Since the release of the game, the Ship Maker has increasingly become the focus of the game for many players. In essence, the Ship Maker allows players to act as game designers on their own, molding a gameplay and visual experience to their own liking. While the gameplay largely remains an expansion on the original formula, with custom sprite import, graphics can greatly deviate from the standard vector-like graphic style created by Chan.

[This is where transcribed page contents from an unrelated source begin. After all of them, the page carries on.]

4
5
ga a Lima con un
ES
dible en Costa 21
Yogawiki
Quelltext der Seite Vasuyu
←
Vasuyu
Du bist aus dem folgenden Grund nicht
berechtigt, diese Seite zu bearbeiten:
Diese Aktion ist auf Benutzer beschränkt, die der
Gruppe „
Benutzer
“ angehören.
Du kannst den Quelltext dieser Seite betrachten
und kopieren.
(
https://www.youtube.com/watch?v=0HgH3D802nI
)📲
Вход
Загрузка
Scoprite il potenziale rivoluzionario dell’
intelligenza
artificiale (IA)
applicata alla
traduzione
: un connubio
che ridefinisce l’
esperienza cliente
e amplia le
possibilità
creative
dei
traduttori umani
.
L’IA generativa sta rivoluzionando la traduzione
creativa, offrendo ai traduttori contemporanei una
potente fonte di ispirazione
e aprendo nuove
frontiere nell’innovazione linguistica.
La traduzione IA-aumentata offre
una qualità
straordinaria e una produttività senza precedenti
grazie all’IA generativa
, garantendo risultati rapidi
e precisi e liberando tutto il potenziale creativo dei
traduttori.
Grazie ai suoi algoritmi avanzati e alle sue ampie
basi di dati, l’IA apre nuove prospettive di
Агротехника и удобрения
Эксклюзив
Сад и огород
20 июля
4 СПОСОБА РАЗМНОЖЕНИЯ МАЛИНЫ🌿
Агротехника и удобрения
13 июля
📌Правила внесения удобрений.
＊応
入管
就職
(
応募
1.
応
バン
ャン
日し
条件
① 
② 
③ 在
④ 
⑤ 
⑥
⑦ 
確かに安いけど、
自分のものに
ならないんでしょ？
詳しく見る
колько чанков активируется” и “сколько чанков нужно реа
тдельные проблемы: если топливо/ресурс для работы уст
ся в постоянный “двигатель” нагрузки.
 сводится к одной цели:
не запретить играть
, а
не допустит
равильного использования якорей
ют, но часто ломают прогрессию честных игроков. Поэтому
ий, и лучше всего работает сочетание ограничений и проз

The most community-focused and multiplayer aspect of Battleships Forever is pitting custom ships made by one or more players against one another, controlled by the AI, in a form of gladiatorial combat to see which ship emerges victorious.

==Reception==
Battleships Forever is a finalist in the 10th annual Independent Games Festival's Design Innovation Award and has received positive feedback from the indie gaming community. Independent gaming site Play This Thing's Greg Costikyan found the game "very nice indeed", but found that the game crashed sometimes and hoped this would be rectified when version 1.0 is released. He suggested that the game would appeal more to strategy gamers than action game fans. Shacknews' Chris Remo was impressed that the game had been designed single-handedly and described gameplay as "accessible, but not overly simplistic". GameAxis Online associate editor Ismet Bachtiar stated that Battleships Forever is the first Singaporean developed game to become a finalist in the Independent Games Festival's main category, "if there's one defining moment that marks the coming of age for Singapore game development, I'll have to point you to this amazing achievement by one lone individual".